Rod Sears shares his wealth of experience as an international test pilot having flown with the UK ETPS (Hunter, Lightning, Jaguar, BAC 1-ll, Andover and many more), French Test Pilot School, EPNER (Airbus, G222, Fouga Magister, Alpha Jet, Mirage 3, Mirage 2000, Nord 262) and exchange with the USAF Test squadron (F15E upgrade). His ejection from a Hunter Aircraft on the runway at Farnborough is one of the successes that he will divulge plus some failures that operational research challenges inevitably result in.

Rod Sears joined the RAF at RAFC Cranwell in 1966 and served on 19 Squadron flying Lightnings then onto 54, 111 and 23 Squadrons at RAF Coningsby and Leuchars flying Phantoms. He graduated from the EPNER where he flew all the European fighter jets before moving to RAE at Farnborough where he was involved in R&D on Stingray torpedo release, introduction of NVG procedures and FBW design on the Jaguar aircraft. He had an USAF exchange position as a Programme Manager for the F15E PW100 -220 engine upgrade. Also, he was instrumental in the initial flight tests of the Air Launched Cruise Missile. He then returned to the UK to take up a position as a Tutor at ETPS.

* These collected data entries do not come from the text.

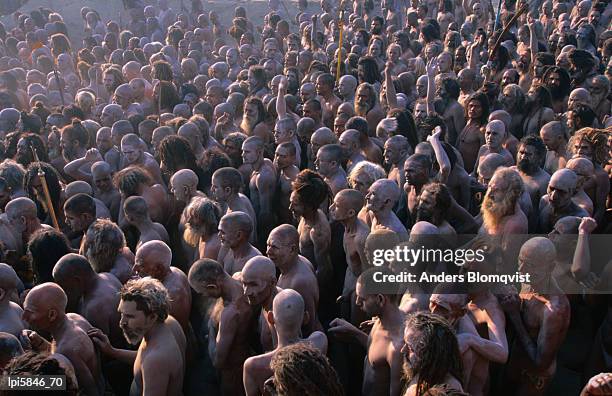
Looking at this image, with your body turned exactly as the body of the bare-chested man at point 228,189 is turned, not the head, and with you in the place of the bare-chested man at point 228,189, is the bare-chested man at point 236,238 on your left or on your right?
on your left

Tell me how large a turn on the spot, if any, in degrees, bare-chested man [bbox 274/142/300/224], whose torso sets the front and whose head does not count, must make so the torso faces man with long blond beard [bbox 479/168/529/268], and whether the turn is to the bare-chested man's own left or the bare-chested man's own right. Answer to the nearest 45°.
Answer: approximately 90° to the bare-chested man's own left

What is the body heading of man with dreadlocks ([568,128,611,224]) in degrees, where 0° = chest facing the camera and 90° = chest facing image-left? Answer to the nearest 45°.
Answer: approximately 45°

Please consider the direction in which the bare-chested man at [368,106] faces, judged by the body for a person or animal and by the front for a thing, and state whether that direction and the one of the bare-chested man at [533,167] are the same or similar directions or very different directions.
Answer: same or similar directions

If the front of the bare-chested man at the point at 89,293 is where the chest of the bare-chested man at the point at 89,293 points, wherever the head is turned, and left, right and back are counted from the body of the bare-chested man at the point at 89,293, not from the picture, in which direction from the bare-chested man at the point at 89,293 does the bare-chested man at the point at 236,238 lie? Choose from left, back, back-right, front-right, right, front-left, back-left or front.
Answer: back

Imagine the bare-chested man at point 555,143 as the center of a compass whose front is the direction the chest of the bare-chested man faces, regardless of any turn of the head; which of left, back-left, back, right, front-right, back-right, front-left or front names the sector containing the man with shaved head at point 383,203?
front

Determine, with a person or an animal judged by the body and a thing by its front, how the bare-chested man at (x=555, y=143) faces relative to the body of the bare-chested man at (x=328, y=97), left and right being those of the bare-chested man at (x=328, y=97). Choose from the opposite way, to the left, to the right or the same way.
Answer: the same way

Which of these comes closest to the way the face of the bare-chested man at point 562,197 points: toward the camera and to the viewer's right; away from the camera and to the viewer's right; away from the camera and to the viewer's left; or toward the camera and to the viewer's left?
toward the camera and to the viewer's left

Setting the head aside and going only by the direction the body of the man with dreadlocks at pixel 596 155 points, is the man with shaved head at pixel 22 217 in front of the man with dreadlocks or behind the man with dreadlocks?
in front
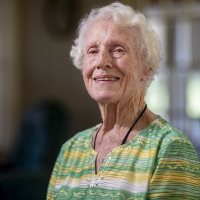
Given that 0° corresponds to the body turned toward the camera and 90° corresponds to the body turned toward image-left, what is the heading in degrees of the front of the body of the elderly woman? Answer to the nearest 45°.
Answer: approximately 45°

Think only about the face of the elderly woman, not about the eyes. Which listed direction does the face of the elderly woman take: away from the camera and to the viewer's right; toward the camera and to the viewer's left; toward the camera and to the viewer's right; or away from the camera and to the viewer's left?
toward the camera and to the viewer's left
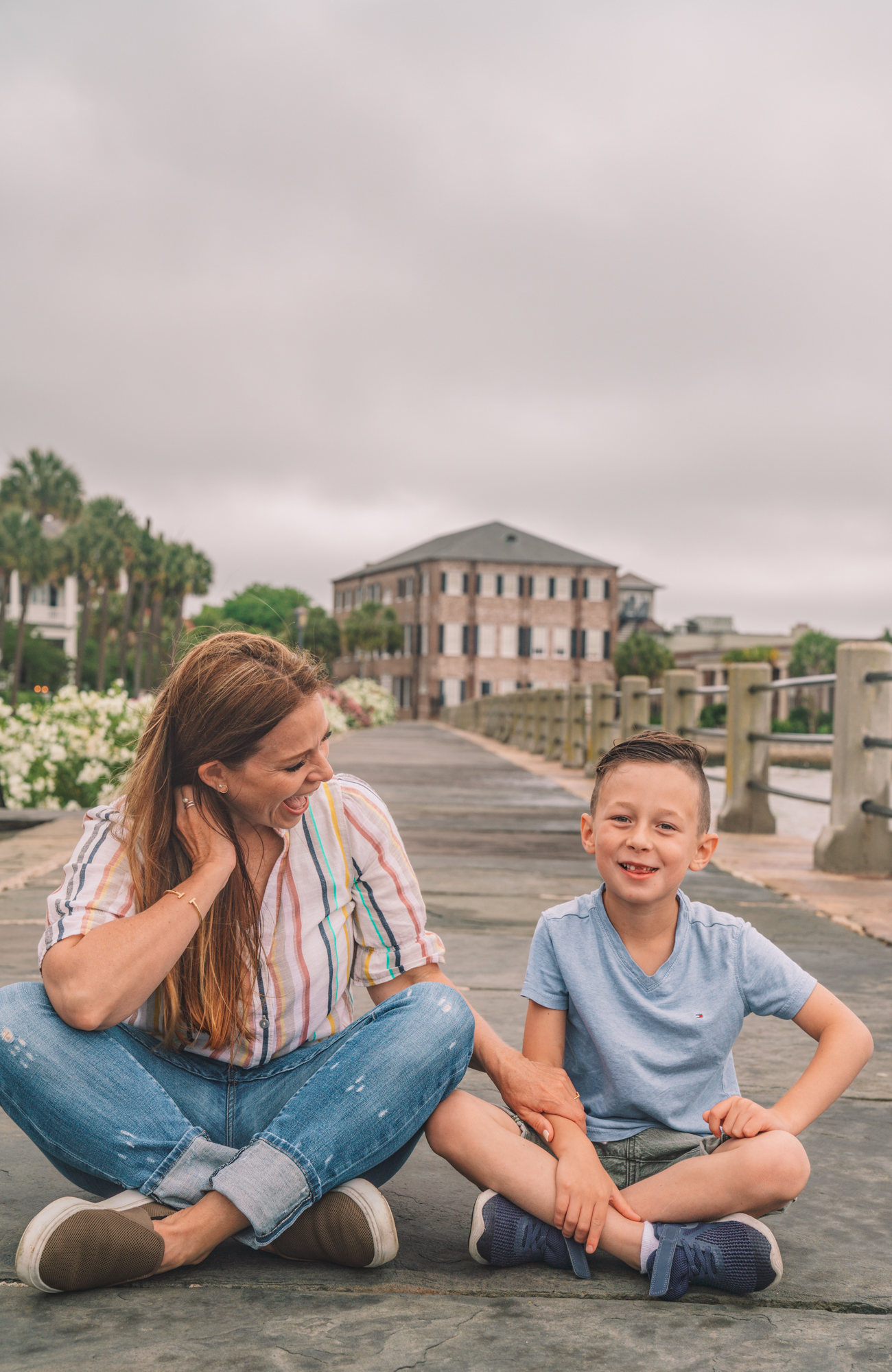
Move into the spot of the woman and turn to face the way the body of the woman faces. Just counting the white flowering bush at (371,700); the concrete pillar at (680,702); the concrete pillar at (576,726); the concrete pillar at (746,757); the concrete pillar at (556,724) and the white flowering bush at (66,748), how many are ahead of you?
0

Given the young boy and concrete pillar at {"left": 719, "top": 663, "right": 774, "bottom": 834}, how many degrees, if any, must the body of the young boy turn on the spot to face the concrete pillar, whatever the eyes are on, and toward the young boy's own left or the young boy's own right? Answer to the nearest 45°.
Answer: approximately 180°

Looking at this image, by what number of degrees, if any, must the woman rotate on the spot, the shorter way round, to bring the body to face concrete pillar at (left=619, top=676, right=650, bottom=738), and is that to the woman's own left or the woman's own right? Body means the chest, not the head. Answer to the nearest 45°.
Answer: approximately 180°

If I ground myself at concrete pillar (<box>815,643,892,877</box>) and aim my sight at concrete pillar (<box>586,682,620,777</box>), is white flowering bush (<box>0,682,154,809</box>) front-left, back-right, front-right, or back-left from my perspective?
front-left

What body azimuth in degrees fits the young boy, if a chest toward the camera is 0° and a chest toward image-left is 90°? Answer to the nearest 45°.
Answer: approximately 0°

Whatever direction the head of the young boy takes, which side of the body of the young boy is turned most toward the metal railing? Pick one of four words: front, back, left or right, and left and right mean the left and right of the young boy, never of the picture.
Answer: back

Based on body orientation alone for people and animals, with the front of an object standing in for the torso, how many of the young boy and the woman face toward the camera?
2

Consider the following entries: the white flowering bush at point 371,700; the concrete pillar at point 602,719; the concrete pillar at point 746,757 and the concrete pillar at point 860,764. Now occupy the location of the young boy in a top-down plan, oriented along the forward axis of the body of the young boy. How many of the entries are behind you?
4

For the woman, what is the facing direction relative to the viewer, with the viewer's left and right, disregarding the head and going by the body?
facing the viewer

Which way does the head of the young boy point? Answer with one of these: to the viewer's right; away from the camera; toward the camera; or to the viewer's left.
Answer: toward the camera

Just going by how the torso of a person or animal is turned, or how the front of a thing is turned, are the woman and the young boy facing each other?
no

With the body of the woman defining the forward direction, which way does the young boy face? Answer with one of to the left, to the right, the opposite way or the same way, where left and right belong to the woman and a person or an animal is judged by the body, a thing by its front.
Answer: the same way

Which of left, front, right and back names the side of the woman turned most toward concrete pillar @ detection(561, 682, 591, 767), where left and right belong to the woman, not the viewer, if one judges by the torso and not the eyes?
back

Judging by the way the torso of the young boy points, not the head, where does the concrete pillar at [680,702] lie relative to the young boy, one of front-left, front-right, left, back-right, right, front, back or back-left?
back

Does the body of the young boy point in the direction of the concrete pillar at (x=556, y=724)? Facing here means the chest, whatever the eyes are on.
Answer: no

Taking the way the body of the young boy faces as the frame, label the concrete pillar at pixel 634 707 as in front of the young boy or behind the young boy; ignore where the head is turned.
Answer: behind

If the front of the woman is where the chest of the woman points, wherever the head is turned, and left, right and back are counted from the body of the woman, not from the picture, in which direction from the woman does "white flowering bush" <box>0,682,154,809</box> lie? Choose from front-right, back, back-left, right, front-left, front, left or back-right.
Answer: back
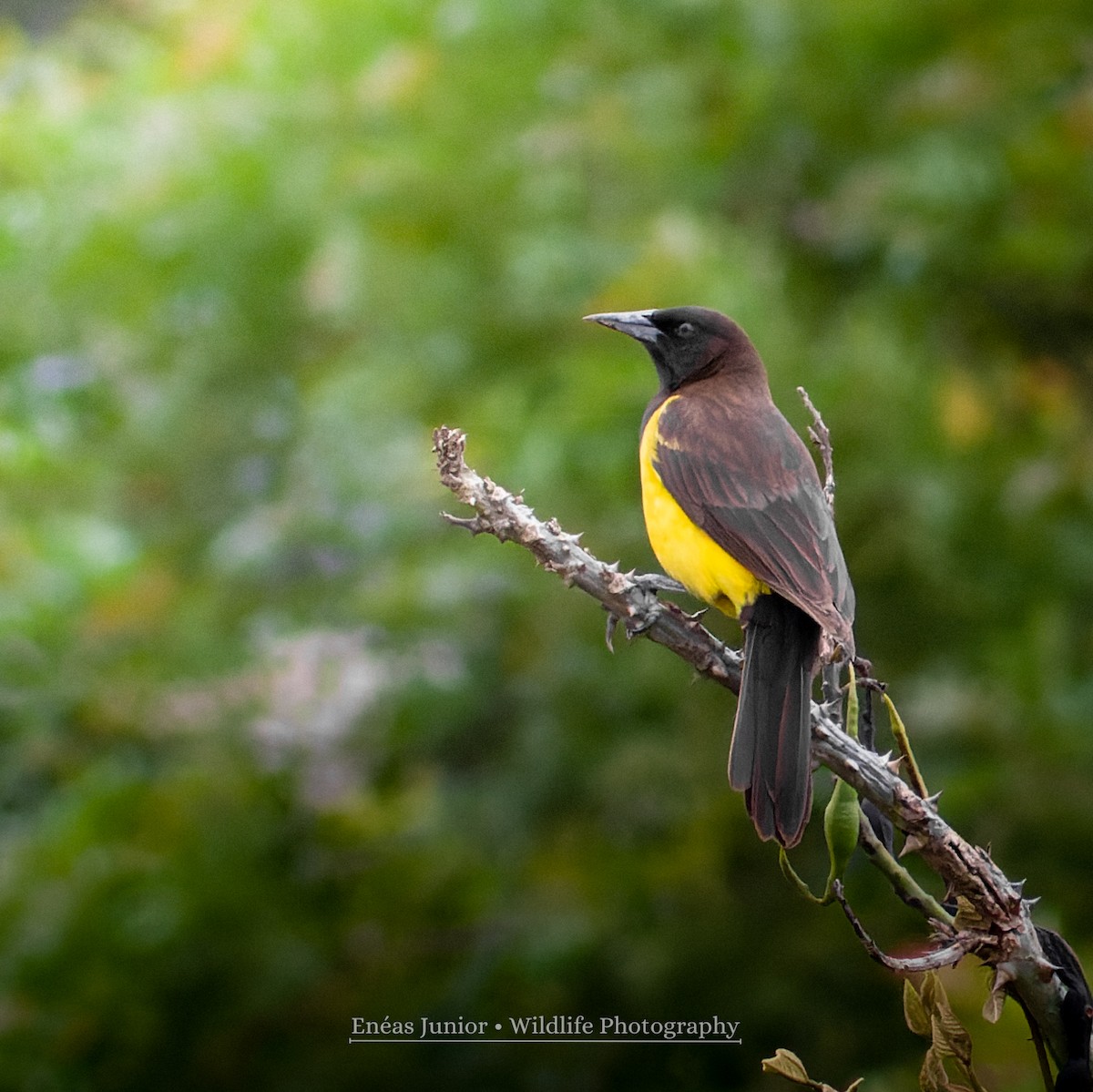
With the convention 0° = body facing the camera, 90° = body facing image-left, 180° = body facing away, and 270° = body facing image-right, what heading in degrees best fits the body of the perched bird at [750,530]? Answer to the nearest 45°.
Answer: approximately 90°
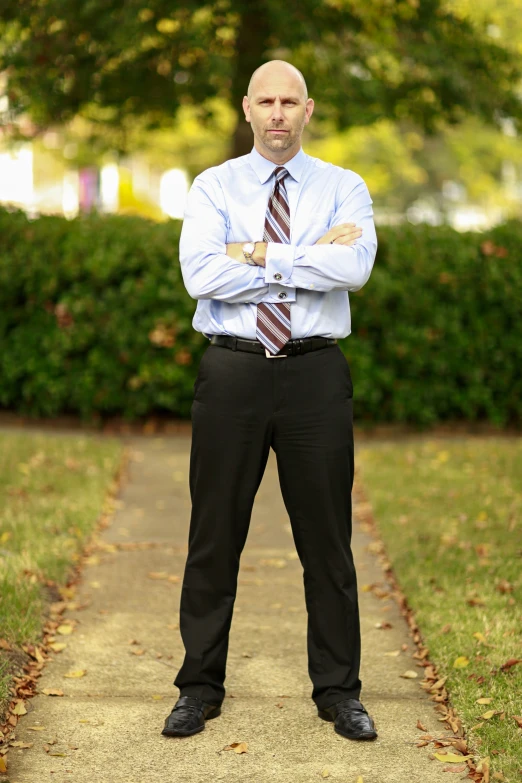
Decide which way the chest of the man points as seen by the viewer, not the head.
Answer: toward the camera

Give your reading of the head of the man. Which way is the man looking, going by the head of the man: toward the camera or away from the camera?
toward the camera

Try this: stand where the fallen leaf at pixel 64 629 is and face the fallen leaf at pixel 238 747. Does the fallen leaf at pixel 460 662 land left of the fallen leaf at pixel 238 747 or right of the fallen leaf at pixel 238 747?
left

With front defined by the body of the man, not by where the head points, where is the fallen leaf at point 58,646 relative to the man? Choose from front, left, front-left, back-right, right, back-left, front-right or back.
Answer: back-right

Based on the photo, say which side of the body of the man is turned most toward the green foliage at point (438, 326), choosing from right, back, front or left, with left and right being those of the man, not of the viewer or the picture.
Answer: back

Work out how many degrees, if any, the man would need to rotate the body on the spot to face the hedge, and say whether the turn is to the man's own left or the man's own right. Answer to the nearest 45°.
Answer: approximately 180°
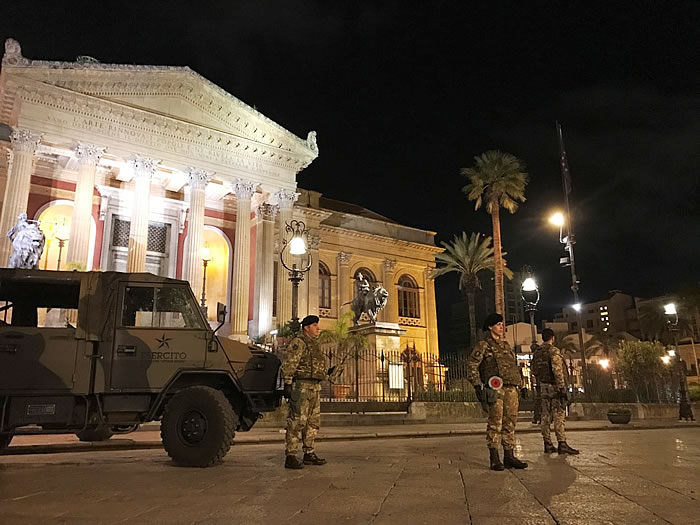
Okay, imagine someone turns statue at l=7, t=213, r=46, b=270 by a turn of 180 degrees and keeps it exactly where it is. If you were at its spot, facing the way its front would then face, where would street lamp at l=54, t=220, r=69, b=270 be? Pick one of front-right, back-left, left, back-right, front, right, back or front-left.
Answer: front-right

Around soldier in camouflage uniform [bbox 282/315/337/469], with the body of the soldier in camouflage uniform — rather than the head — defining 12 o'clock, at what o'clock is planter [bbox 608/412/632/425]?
The planter is roughly at 9 o'clock from the soldier in camouflage uniform.

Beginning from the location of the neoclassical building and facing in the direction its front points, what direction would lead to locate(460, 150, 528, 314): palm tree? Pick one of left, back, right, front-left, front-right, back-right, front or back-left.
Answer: front-left

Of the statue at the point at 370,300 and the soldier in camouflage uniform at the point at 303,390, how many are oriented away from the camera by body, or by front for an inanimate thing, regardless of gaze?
0

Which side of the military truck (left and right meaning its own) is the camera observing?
right

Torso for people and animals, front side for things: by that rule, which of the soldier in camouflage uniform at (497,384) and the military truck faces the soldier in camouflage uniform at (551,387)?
the military truck

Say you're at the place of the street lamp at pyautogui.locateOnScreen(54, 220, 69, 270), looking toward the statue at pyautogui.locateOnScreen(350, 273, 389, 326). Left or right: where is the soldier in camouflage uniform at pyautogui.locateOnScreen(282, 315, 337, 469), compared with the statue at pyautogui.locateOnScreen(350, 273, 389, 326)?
right

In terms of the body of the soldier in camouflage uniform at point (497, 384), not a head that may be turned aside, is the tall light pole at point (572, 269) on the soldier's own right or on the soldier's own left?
on the soldier's own left

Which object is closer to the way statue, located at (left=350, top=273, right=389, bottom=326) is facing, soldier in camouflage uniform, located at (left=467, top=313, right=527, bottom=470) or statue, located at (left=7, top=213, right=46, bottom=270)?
the soldier in camouflage uniform
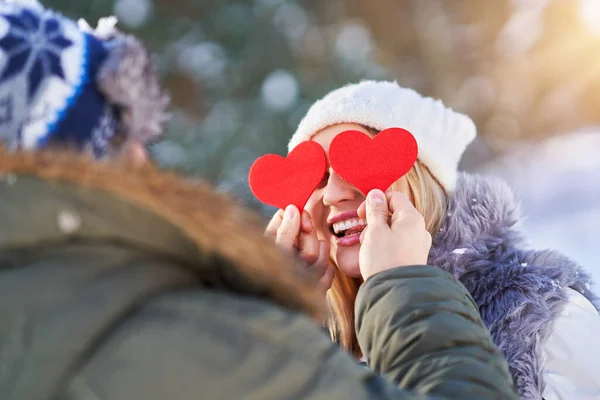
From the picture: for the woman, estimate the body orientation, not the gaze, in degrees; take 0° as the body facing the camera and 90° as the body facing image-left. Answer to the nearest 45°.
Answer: approximately 45°

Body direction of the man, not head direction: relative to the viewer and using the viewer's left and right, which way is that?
facing away from the viewer and to the right of the viewer

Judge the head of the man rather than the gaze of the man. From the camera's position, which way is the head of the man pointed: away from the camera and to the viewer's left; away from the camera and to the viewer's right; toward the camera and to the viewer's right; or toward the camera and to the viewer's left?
away from the camera and to the viewer's right

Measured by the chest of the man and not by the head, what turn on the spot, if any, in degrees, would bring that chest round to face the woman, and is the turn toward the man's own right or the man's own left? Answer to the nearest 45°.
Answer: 0° — they already face them

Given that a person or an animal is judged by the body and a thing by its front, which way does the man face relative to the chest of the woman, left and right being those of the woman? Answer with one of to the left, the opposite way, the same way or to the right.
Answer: the opposite way
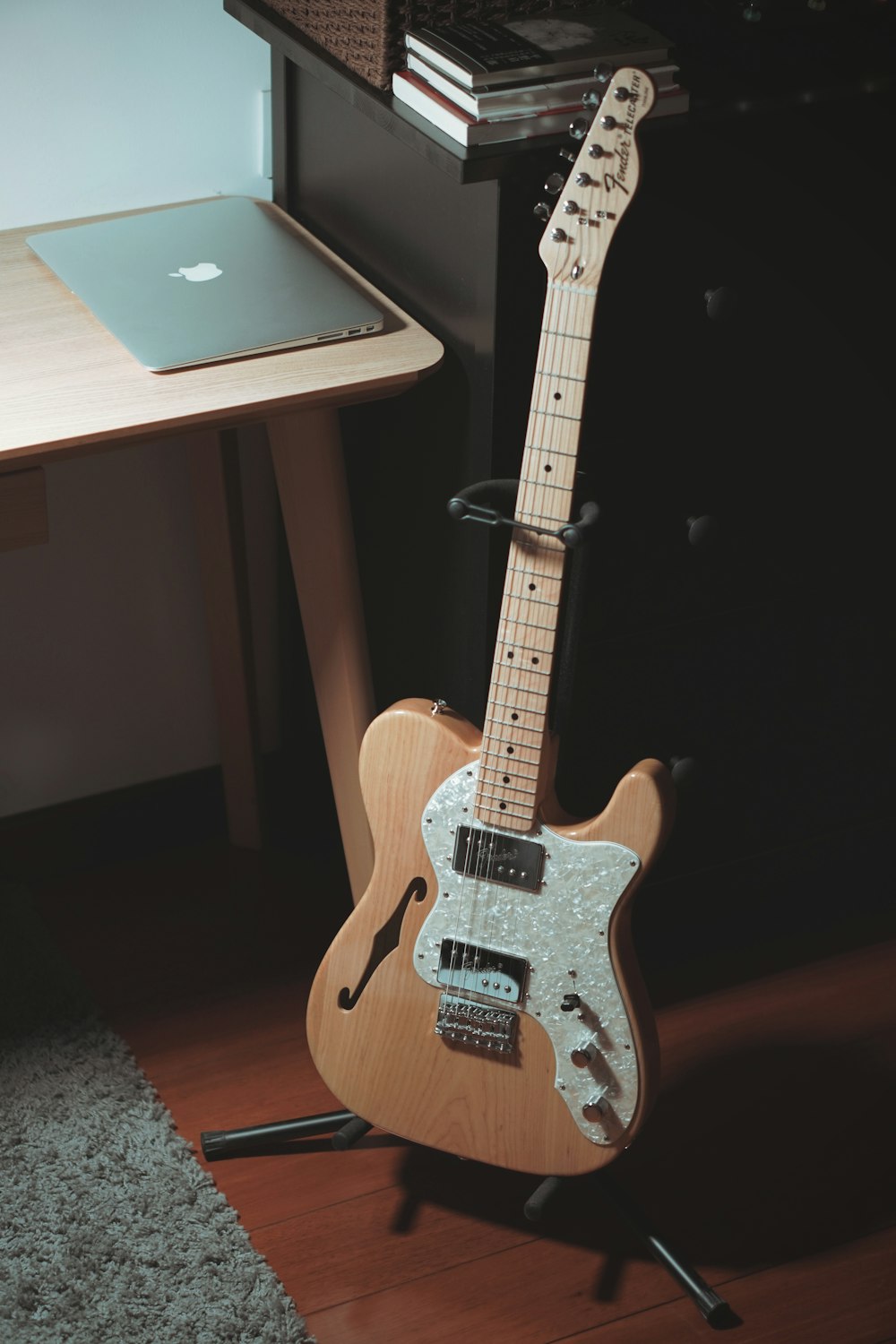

When he left the RAF, he moved across to the civilian domain as Captain on Boeing 757 and 767 with British Airways and was the Simulator Technical Manager. He went on to do research work at Cranfield University where he researched HF in Business Jets and gained a MPhil.

He is currently a research fellow at Coventry University where he is researching blind Taxi guidance on a HUD and related Human Factors.